Des offreurs optimistes pour 2014
En regard de l'étude de la demande, l'étude de l'offre en solutions e-achats réalisée par Demat-infos est une photographie instantanée, réalisée de la fin décembre 2013 à la fin janvier 2014 par voie électronique et téléphonique. Elle concerne 15 fournisseurs, cabinets de conseil et places de marché, représentant 70 % du chiffre d'affaires de l'offre dans le secteur. Par rapport aux prévisions de fin 2012, 67 % des sociétés ont réalisé un chiffre d'affaires conforme à leurs prévisions et 26 % ont fait mieux. Si certains acteurs se félicitent de la signature de gros projets, d'autres se plaignent de l'attentisme des entreprises et de longueurs dans la prise de décision.
Pour l'ensemble des sociétés interrogées, la part du SaaS dans le chiffre d'affaires est devenue prépondérante, au détriment du modèle traditionnel fondé sur les licences et la maintenance. Les entreprises clientes sont surtout des grands comptes (55 %) et des ETI (23 %), le secteur public et les PME restant absents. Mais cette situation pourrait évoluer avec la création de nouveaux modèles comme le regroupement de PME, selon Philippe Grange, responsable de Demat-infos.
La direction des achats et la DSI sont les principaux prescripteurs des solutions, tandis que la DG et la direction des achats sont les principaux décisionnaires : la DG a considérablement repris la main sur la décision, ce qui recoupe l'étude sur la demande effectuée par l'IMA.
Selon les fournisseurs, les clients attendent des fournisseurs des progrès en matière d'ergonomie et de mobilité ainsi que des offres en cloud. Le secteur embauche toujours. Les offreurs ont même du mal à trouver des chefs de projets qui peuvent accompagner les clients à l'international.

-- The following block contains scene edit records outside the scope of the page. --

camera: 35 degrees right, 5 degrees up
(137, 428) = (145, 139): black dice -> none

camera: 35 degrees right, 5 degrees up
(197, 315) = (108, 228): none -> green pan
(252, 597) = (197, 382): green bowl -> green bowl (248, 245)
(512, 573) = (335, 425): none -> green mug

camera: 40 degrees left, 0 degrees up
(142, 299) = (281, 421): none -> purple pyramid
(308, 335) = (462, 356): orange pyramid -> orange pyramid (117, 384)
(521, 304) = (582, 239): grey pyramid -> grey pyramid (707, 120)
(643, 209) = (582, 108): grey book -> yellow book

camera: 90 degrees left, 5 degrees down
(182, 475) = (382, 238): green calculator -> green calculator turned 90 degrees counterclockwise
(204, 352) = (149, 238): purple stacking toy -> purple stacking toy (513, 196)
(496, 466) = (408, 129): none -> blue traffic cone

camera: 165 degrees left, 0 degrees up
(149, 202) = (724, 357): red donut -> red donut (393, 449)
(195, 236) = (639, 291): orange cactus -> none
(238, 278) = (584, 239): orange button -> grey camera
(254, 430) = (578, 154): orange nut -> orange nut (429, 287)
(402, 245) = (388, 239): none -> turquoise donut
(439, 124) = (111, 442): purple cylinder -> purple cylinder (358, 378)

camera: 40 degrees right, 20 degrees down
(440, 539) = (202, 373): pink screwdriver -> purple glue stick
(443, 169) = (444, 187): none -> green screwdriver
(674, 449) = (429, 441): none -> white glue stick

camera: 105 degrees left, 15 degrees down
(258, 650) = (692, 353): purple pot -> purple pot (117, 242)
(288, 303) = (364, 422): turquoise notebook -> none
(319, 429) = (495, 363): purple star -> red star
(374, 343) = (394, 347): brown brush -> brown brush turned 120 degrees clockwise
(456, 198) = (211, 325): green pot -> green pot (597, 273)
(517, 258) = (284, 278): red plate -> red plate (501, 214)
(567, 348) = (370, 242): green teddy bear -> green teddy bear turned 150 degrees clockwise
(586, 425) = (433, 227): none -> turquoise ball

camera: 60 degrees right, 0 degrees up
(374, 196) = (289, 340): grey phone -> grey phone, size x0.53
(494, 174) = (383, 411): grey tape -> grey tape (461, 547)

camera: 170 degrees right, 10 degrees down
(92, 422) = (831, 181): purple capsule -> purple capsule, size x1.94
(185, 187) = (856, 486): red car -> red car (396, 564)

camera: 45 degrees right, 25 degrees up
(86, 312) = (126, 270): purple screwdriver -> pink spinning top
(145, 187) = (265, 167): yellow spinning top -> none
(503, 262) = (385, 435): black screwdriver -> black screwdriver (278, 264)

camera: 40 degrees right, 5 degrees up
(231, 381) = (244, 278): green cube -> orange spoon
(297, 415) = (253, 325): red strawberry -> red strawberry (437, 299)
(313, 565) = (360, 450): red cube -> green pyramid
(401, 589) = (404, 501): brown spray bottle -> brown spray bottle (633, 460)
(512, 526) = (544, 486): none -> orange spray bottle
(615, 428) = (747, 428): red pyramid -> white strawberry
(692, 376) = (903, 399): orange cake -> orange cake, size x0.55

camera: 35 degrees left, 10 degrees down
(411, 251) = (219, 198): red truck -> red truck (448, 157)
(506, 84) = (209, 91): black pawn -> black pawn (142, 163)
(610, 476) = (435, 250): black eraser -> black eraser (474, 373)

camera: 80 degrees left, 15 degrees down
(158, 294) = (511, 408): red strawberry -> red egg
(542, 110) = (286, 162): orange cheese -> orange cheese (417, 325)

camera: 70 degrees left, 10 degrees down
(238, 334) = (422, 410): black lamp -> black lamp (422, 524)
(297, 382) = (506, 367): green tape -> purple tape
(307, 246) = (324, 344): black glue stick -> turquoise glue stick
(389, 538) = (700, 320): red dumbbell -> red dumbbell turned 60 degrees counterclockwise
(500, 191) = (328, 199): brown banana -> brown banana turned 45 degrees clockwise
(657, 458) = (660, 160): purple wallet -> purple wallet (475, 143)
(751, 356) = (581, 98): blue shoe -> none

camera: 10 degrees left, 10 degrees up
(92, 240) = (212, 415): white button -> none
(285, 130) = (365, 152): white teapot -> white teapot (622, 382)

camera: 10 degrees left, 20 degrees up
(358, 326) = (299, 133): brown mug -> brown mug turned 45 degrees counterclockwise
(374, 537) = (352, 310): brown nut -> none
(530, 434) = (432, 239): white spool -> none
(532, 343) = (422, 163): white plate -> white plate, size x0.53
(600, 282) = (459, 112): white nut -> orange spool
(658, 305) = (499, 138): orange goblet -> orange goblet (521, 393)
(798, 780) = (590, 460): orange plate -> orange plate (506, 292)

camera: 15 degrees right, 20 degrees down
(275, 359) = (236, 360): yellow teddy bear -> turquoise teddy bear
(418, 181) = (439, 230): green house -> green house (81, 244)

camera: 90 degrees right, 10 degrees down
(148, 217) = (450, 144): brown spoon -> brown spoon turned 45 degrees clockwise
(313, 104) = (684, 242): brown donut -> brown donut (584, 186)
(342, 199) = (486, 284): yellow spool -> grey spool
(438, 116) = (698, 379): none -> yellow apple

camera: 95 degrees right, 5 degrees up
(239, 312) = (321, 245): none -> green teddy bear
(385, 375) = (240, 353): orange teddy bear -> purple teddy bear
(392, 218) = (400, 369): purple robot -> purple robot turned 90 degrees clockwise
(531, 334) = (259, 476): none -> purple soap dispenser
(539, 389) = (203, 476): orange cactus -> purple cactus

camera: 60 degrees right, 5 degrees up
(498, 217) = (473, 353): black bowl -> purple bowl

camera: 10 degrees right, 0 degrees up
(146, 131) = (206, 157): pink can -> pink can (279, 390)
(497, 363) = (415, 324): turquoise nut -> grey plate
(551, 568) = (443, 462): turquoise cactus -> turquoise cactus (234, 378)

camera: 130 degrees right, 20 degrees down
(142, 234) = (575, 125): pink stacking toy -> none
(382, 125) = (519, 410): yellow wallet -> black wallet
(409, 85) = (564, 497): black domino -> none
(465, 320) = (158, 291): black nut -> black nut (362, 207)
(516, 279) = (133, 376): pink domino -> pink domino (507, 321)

Selon les offreurs, la consolidation des acteurs va se poursuivre lentement et ils pensent que c'est plutôt une bonne chose. D'après eux, après SAP, d'autres grands acteurs vont entrer sur ce marché, dont Oracle et Microsoft. Le moral est revenu depuis la fin de 2013, la peur de la crise semble s'estomper et 2014 pourrait être l'année de la reprise : les prévisions pour l'année sont à la croissance avec une augmentation du nombre de projets, des effectifs et du chiffre d'affaires.
Comparaison des réponses de l'offre et de la demande
Les évolutions attendues des éditeurs vues par l'offre et la demande
Offreurs et clients sont d'accord sur la durée et la taille des futurs projets. Par contre, leurs avis diffèrent sur le nombre de projets et les investissements de modernisation, les offreurs étant plus optimistes que les clients. En ce qui concerne les évolutions attendues, les offreurs privilégient une intégration au back-office alors que les clients ne la demandent pas. Par contre, ceux-ci réclament plus de proximité et de réactivité, ce que les offreurs anticipent moins. Mais tous prévoient un enrichissement fonctionnel des solutions. Les offreurs s'attendent à accompagner leurs clients dans leur expansion internationale, plus que ceux-ci ne l'envisagent. Mais ces projets demandent des investissements lourds, qui risquent de fragiliser leur base installée nationale. Par comparaison, selon Arnaud Salomon, "les éditeurs américains ont du mal à s'implanter en Europe car ces métiers récents nécessitent une forte proximité avec les clients."